Intensive Beratungen

„Der Regionalplan ist mehr als die Summe von Einzelinteressen“, stellte der Gießener Regierungspräsident Dr. Ullrich in seiner Ansprache klar. Vielmehr sei es gerade die Stärke eines guten Plans, dass er die verschiedensten Belange in einer Zusammenschau betrachte und zu einem ausgewogenen, das heißt möglichst konfliktarmen, Ausgleich zusammenbringe. Ullrich bezeichnete den Planentwurf als „zukunftsfähige Konzeption für Mittelhessen“. „Die intensiven Beratungen der letzten Monate, oft in digitaler Form und in Workshop-Atmosphäre, habe ich als sehr konstruktiv und hilfreich empfunden. Ihre Vorschläge und kritischen Nachfragen haben dazu beigetragen, dass das Werk aus meiner Sicht ,rund‘ für die Beteiligung von Öffentlichkeit, Kommunen, Unternehmen und Behörden ist“, sagte er.

Der Regionalplan Mittelhessen legt unter anderem umfangreiche Gebiete fest, in denen die Landwirtschaft, der Schutz und die Entwicklung von Natur und Landschaft, besondere Klimafunktionen, der Grundwasserschutz, der Hochwasserschutz oder die Forstwirtschaft Vorrang haben.
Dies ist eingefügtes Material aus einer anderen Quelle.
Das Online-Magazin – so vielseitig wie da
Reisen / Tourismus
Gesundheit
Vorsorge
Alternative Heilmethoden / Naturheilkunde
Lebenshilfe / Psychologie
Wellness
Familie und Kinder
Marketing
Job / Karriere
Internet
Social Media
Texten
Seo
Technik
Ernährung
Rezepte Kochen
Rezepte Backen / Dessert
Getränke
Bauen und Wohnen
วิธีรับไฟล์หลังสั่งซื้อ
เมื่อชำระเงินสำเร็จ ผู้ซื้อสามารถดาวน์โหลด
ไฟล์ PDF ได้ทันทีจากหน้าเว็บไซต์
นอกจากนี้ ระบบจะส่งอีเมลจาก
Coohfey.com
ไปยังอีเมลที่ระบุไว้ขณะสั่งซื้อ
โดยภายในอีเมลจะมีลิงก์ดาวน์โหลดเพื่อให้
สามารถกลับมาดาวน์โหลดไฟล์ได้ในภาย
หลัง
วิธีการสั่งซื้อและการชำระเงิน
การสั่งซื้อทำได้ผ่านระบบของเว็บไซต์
Er regelt auch, wo und in welchem Umfang in den Kommunen neue Wohnsiedlungsflächen oder neue Industrie- und Gewerbegebiete entwickelt werden können. Daneben enthält der Planentwurf unter anderem Vorgaben für den Einzelhandel und den Öffentlichen Personennahverkehr, mit denen im Sinne der Daseinsvorsorge gleichwertige Lebensverhältnisse in der gesamten Region gewährleistet werden sollen.
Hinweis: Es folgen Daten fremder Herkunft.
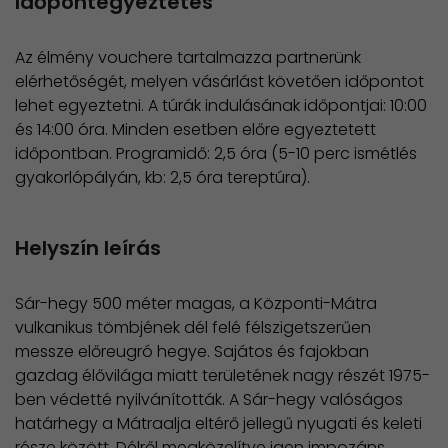
Időpontegyeztetés
Az élmény vouchere tartalmazza partnerünk
elérhetőségét, melyen vásárlást követően időpontot
lehet egyeztetni. A túrák indulásának időpontjai: 10:00
és 14:00 óra. Minden esetben előre egyeztetett
időpontban. Programidő: 2,5 óra (5-10 perc ismétlés
gyakorlópályán, kb: 2,5 óra tereptúra).
Helyszín leírás
Sár-hegy 500 méter magas, a Központi-Mátra
vulkanikus tömbjének dél felé félszigetszerűen
messze előreugró hegye. Sajátos és fajokban
gazdag élővilága miatt területének nagy részét 1975-
ben védetté nyilvánították. A Sár-hegy valóságos
határhegy a Mátraalja eltérő jellegű nyugati és keleti
része között. Délről megközelítve igen impozáns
Zu Beginn des neuen Jahres soll der Entwurf des Regionalplans auf der Homepage des Regierungspräsidiums Gießen veröffentlicht sowie bei der Oberen Landesplanungsbehörde beim Regierungspräsidium und den fünf Kreisverwaltungen ausgelegt werden. Die Öffentlichkeit und die in ihren Belangen berührten öffentlichen Stellen können in einem Zeitraum von zwei Monaten eine Stellungnahme abgeben. Dafür wird dann eine digitale Beteiligungsplattform zur Verfügung stehen.
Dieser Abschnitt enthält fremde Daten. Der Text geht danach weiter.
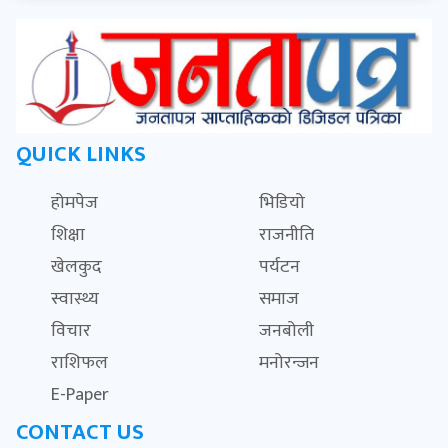
QUICK LINKS
होमपेज
भिडियो
शिक्षा
राजनीति
खेलकुद
पर्यटन
स्वास्थ्य
समाज
विचार
जनबोली
राशिफल
मनोरन्जन
E-Paper
CONTACT US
Die Unterlagen zur Sitzung der RVM stehen auf der Homepage des RP zur Einsichtnahme und zum Herunterladen zur Verfügung:

https://rp-giessen.hessen.de/planung/regionalplanung/regionalshyversammlung-mittelhessen/termine-und-sitzungen-der

Stichwort: Die Regionalversammlung

Die Regionalversammlung Mittelhessen besteht zurzeit aus 31 Mitgliedern, die von den Kreistagen der Landkreise Gießen, Lahn-Dill, Limburg-Weilburg, Marburg-Biedenkopf und Vogelsberg sowie den Stadtverordnetenversammlungen der Städte Gießen, Marburg und Wetzlar gewählt werden. Sie ist für die Regionalplanung das unmittelbar zuständige Beschlussorgan. Erarbeitet wird der Regionalplan – aktuell im Entwurfsstadium – von der Oberen Landesplanungsbehörde beim Regierungspräsidium Gießen als Geschäftsstelle der Regionalversammlung.